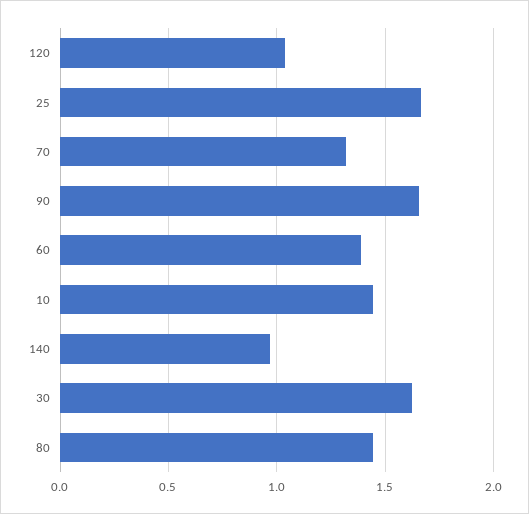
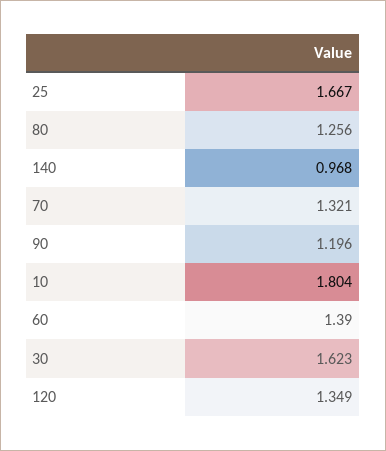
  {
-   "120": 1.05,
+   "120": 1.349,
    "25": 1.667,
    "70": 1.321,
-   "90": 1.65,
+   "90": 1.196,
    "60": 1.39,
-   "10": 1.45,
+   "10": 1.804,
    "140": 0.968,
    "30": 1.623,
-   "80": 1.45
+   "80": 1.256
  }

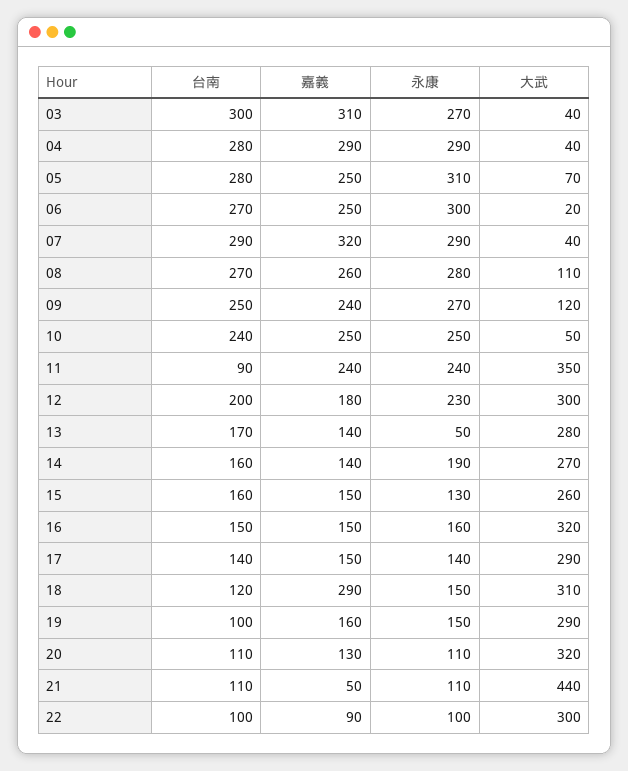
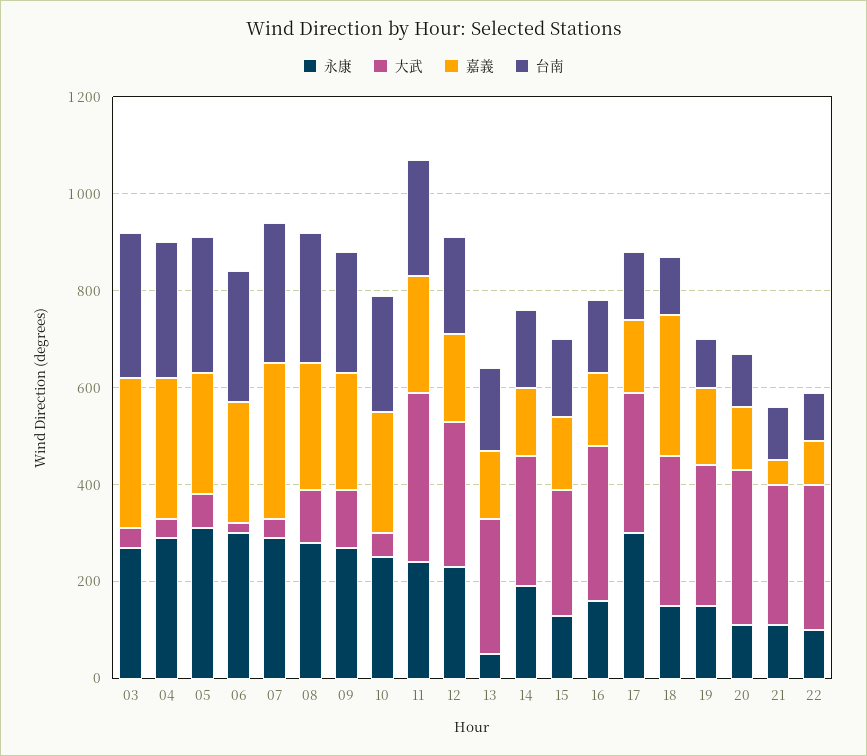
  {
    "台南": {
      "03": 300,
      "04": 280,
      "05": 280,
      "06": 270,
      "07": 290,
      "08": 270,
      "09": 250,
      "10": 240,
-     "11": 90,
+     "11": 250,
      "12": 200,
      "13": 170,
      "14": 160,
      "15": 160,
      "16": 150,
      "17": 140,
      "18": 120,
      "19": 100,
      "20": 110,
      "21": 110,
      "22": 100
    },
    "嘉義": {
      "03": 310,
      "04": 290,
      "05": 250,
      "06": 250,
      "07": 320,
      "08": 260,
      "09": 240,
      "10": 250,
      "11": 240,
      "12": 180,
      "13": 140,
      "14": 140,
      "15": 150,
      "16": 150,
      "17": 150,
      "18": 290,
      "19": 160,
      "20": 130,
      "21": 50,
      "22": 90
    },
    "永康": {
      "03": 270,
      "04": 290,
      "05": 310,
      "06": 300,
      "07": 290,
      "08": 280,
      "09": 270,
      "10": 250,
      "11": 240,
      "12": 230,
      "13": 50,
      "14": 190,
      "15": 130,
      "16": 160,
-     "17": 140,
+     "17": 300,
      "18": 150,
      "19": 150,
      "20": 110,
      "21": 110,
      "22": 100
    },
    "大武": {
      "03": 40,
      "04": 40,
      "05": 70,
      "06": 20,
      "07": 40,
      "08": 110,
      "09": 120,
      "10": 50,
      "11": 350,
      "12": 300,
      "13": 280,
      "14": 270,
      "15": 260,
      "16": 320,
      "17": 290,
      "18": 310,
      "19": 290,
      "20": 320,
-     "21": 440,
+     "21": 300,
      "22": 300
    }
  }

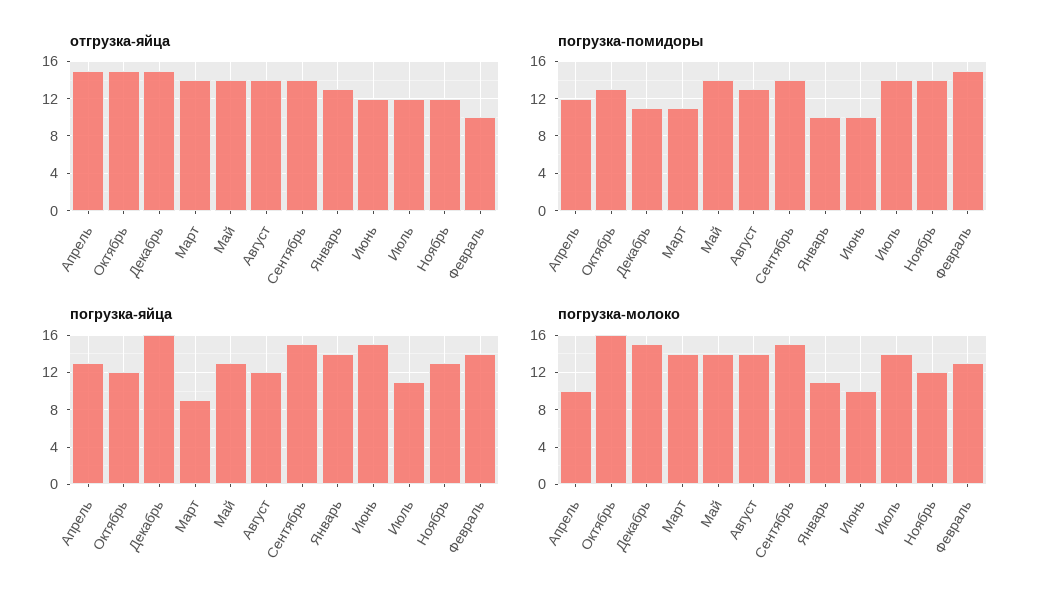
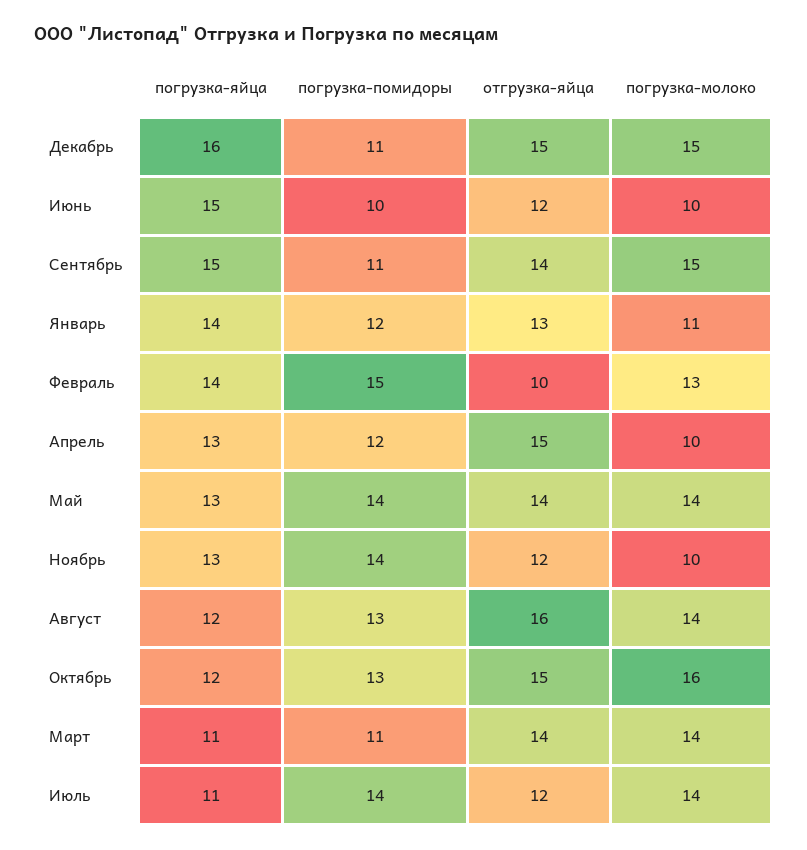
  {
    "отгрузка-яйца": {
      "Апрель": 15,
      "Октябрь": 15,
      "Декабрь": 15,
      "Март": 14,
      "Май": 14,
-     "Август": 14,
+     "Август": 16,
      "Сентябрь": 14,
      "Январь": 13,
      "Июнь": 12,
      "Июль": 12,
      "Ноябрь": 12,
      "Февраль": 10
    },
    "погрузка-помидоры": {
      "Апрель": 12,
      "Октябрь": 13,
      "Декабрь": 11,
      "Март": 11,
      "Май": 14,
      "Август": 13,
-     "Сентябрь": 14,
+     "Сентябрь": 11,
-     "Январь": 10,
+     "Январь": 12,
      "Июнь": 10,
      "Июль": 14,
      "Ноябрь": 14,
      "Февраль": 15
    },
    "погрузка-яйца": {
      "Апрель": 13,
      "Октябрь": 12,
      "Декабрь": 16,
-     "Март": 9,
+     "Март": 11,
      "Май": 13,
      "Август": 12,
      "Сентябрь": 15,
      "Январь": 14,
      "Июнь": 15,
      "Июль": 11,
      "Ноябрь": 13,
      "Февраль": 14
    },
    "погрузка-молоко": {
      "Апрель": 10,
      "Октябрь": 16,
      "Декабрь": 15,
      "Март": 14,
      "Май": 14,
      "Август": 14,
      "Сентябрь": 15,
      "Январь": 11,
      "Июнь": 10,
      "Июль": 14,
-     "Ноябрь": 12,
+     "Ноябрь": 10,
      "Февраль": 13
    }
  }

==================================================

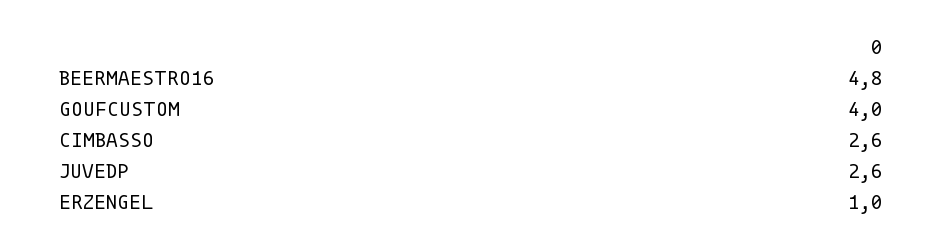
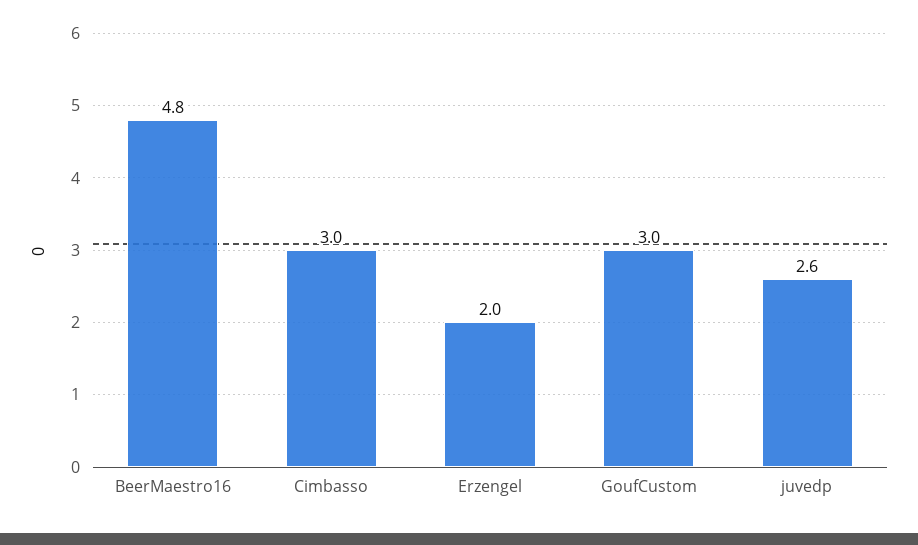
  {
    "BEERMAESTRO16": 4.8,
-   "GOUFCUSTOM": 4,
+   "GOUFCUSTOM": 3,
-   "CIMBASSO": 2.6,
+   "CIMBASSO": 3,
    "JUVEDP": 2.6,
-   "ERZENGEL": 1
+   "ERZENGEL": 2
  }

==================================================

Using the material above, find each line that holds "Октябрь" and copy that line.

      "Октябрь": 15,
      "Октябрь": 13,
      "Октябрь": 12,
      "Октябрь": 16,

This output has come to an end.